Mismatching WER and samll BUGs
Hi, I got some issues while running the sample code. When I directly ran it, I got the error as following:
TypeError Traceback (most recent call last)
19 batch["transcription"] = transcription
20 return batch
---> 22 result = librispeech_eval.map(map_to_pred, batched=True, batch_size=1, remove_columns=["audio"])
24 #flattened_list = [item[0] for item in result["transcription"]]
26 print("WER:", wer(result["text"], result["transcription"]))
File \datasets\arrow_dataset.py:592, in transmit_tasks.<locals>.wrapper(*args, **kwargs)
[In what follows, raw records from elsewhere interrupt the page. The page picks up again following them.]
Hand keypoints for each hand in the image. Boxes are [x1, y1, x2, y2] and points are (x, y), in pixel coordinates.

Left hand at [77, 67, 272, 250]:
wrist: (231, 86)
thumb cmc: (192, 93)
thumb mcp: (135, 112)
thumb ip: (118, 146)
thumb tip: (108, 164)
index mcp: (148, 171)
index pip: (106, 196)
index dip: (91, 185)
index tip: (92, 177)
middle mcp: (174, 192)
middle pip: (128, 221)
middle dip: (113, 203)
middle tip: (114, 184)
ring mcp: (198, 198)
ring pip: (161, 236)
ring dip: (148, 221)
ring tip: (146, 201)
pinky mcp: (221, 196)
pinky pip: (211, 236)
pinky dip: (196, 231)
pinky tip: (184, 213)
590 self: "Dataset" = kwargs.pop("self")
591 # apply actual function
--> 592 out: Union["Dataset", "DatasetDict"] = func(self, *args, **kwargs)
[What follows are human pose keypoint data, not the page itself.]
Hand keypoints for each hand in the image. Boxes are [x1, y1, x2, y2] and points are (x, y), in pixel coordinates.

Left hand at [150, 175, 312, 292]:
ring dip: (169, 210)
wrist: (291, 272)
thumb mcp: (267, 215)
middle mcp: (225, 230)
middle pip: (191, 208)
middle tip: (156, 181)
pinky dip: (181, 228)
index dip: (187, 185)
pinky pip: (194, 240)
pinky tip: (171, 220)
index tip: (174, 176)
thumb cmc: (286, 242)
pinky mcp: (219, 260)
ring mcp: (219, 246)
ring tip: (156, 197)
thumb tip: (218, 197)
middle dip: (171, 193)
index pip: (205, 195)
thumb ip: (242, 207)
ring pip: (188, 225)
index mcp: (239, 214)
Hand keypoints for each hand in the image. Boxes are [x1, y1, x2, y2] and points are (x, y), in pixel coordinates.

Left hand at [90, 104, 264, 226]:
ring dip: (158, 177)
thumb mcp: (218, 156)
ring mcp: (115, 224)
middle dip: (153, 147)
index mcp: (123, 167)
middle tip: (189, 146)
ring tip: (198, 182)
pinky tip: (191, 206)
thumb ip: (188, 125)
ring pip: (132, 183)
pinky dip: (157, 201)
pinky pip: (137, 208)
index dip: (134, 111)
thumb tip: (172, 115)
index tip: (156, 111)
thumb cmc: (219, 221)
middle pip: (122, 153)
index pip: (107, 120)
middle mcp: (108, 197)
593 datasets: List["Dataset"] = list(out.values()) if isinstance(out, dict) else [out]
594 for dataset in datasets:
595 # Remove task templates if a column mapping of the template is no longer valid
File \datasets\arrow_dataset.py:557, in transmit_format.<locals>.wrapper(*args, **kwargs)
550 self_format = {
551 "type": self._format_type,
552 "format_kwargs": self._format_kwargs,
553 "columns": self._format_columns,
554 "output_all_columns": self._output_all_columns,
555 }
556 # apply actual function
...
---> 13 input_values = processor(batch["audio"]["array"], return_tensors="pt", padding="longest").input_values
14 with torch.no_grad():
15 logits = model(input_values.to("cuda")).logits
TypeError: list indices must be integers or slices, not str
So I modified the sample code as:
result = librispeech_eval.map(map_to_pred, batched=False, batch_size=1, remove_columns=["audio"])
flattened_list = [item[0] for item in result["transcription"]]
print("WER:", wer(result["text"], flattened_list))
Then I got a mismatch WER as:
It is strongly recommended to pass the ``sampling_rate`` argument to this function. Failing to do so can result in silent errors that might be hard to debug.
WER: 0.0338557516737675
Is this caused by not passing the sampling rate?
Would you know what might be happening @sanchit-gandhi ?
The sample code I ran is this one:
Evaluation
This code snippet shows how to evaluate facebook/wav2vec2-base-960h on LibriSpeech's "clean" and "other" test data.
from datasets import load_dataset
from transformers import Wav2Vec2ForCTC, Wav2Vec2Processor
import torch
from jiwer import wer
librispeech_eval = load_dataset("librispeech_asr", "clean", split="test")
model = Wav2Vec2ForCTC.from_pretrained("facebook/wav2vec2-base-960h").to("cuda")
processor = Wav2Vec2Processor.from_pretrained("facebook/wav2vec2-base-960h")
def map_to_pred(batch):
input_values = processor(batch["audio"]["array"], return_tensors="pt", padding="longest").input_values
with torch.no_grad():
logits = model(input_values.to("cuda")).logits
predicted_ids = torch.argmax(logits, dim=-1)
transcription = processor.batch_decode(predicted_ids)
batch["transcription"] = transcription
return batch
result = librispeech_eval.map(map_to_pred, batched=True, batch_size=1, remove_columns=["audio"])
print("WER:", wer(result["text"], result["transcription"]))
Hey @yourex ! You're correct in that the code-snippet is broken. I've opened a PR to correct the codesnippet and activate batching here: #10 (and for the large model here: PR 4, and self-trained model here: PR 6). Perhaps @patrickvonplaten could merge these PRs? (Wav2Vec2 is maintained entirely by HF on the Hub)
The WER you calculated with your modified codesnippet is entirely correct. You obtained a WER of 0.03385, or 3.4%, which matches the expected results (see bottom of section on evaluation). The sampling rate of LibriSpeech is 16kHz, which matches the sampling rate of the Wav2Vec2 feature extractor, so in this case there are no pre-processing errors. However, it is good practice to pass the sampling rate to prevent silent errors, as is done on the update codesnippet.